Text shown section start

To evaluate the potential of improved prediction of the 10-year risk of major adverse cardiovascular events (MACE) in patients with type 2 diabetes by adding metabolomic biomarkers to the SCORE2-Diabetes model.

Methods

Data from 10,257 and 1,039 patients with type 2 diabetes from the UK Biobank (UKB) and the German ESTHER cohort, respectively, were used for model derivation, internal and external validation. A total of 249 metabolites were measured with nuclear magnetic resonance (NMR) spectroscopy. LASSO regression with bootstrapping was used to identify metabolites in sex-specific analyses and the predictive performance of metabolites added to the SCORE2-Diabetes model was primarily evaluated with Harrell’s C-index.

Text shown section end

### Task instructions
[1] According to the study summary, what method was used to measure the metabolites?
[2] List each abbreviation that the study summary introduces in parentheses, with the full term it stands for.
[3] Reproduce the passage of the study summary between "Data from 10,257" and "with Harrell’s C-index.", inclusive.

Dataset extract section start

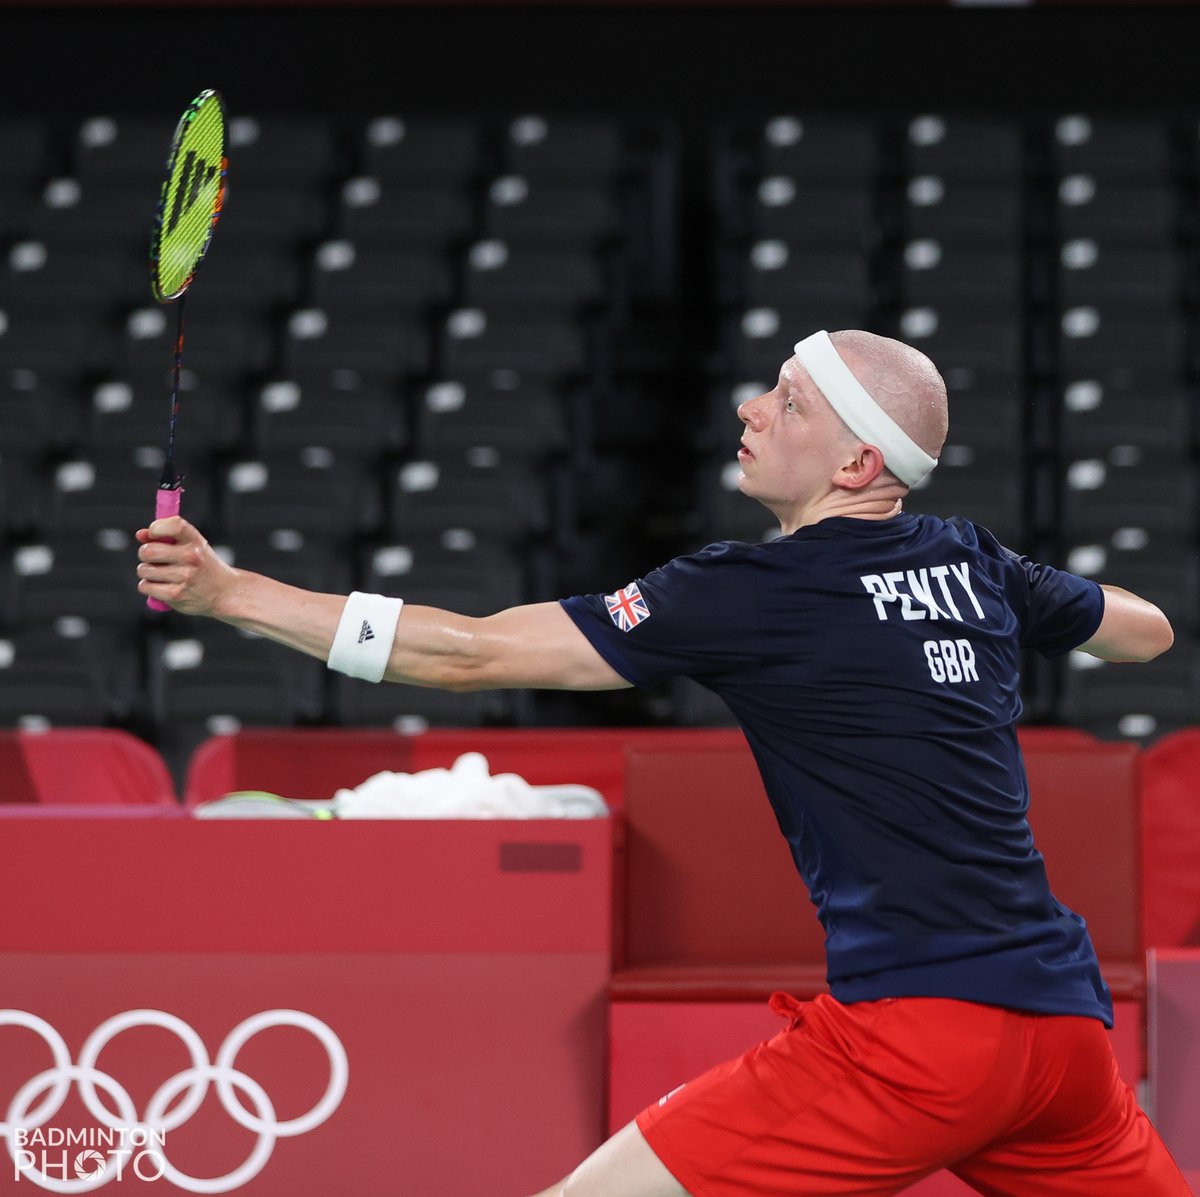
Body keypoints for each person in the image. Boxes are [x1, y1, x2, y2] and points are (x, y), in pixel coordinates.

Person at [135, 329, 1190, 1197]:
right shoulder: (973, 561)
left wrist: (232, 596)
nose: (751, 410)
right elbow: (1148, 634)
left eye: (789, 401)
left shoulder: (746, 589)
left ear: (857, 466)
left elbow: (470, 653)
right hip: (1064, 1036)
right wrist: (1024, 598)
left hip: (915, 1037)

Dataset extract section end

### Expected results
[1] Nuclear magnetic resonance (NMR) spectroscopy.

[2]
MACE: major adverse cardiovascular events
UKB: UK Biobank
NMR: nuclear magnetic resonance

[3]
Data from 10,257 and 1,039 patients with type 2 diabetes from the UK Biobank (UKB) and the German ESTHER cohort, respectively, were used for model derivation, internal and external validation. A total of 249 metabolites were measured with nuclear magnetic resonance (NMR) spectroscopy. LASSO regression with bootstrapping was used to identify metabolites in sex-specific analyses and the predictive performance of metabolites added to the SCORE2-Diabetes model was primarily evaluated with Harrell’s C-index.